* _Work to be completed_:
Copy the text of the records below word for word, leaving out the pictures.

* * * * * * *

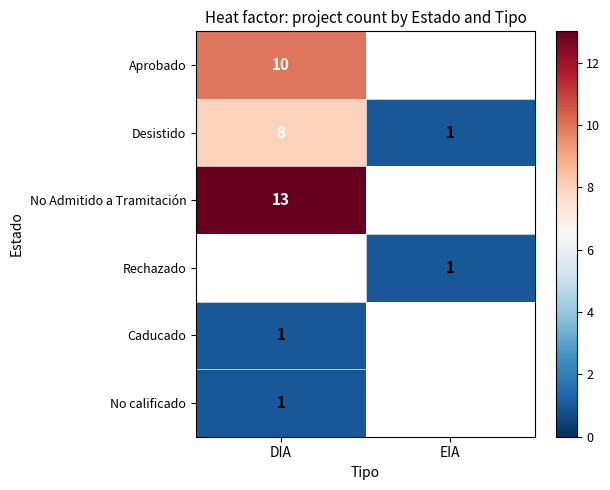

What is the sum of all Desistido values?

9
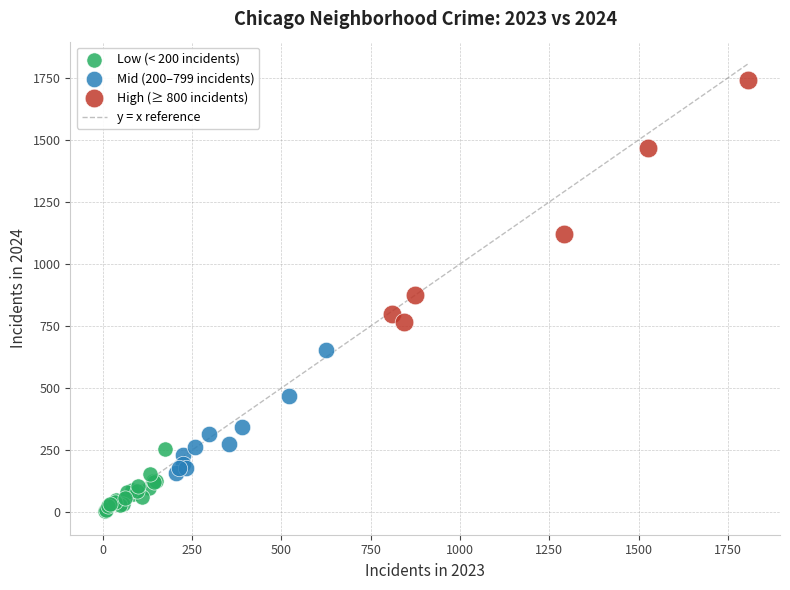

Which series contains the lowest Y value?

Low (< 200 incidents)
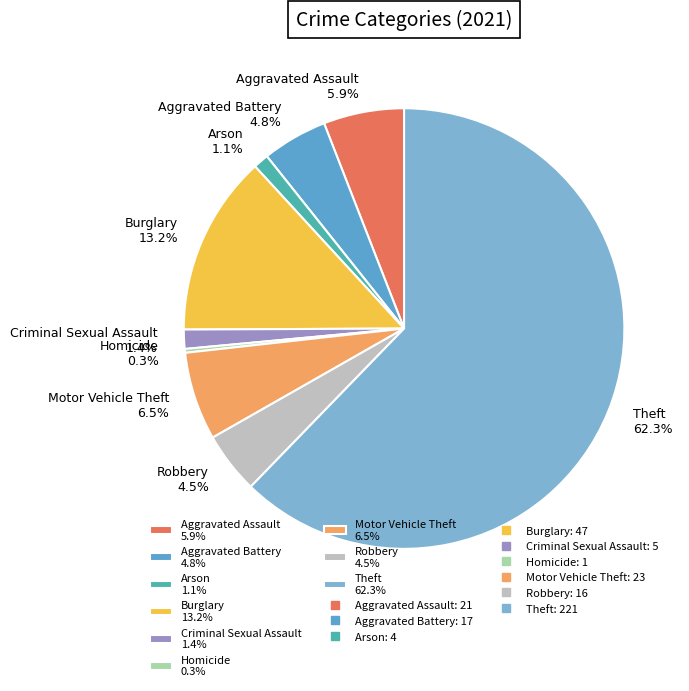

What percentage do Burglary 13.2% and Criminal Sexual Assault 1.4% together represent?

14.6%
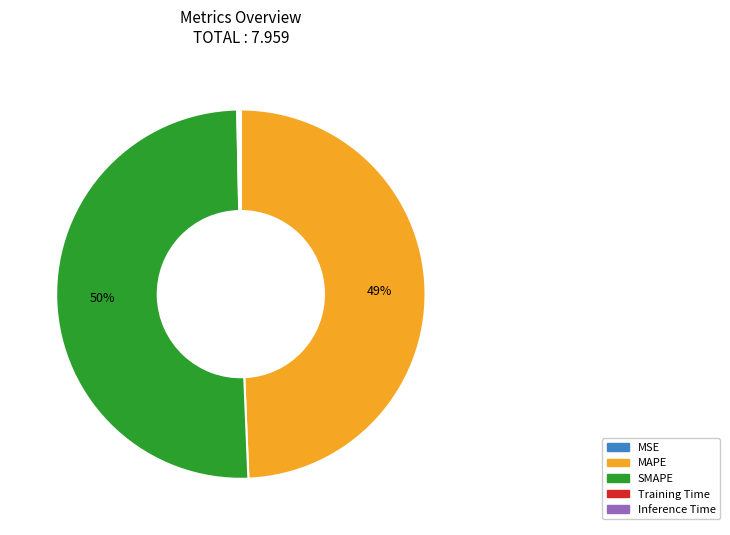

What is the majority slice?

SMAPE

* * * * * * *

* _Task output_:
What is the sum of all Desistido values?

9

Which series contains the lowest Y value?

Low (< 200 incidents)

What percentage do Burglary 13.2% and Criminal Sexual Assault 1.4% together represent?

14.6%

What is the majority slice?

SMAPE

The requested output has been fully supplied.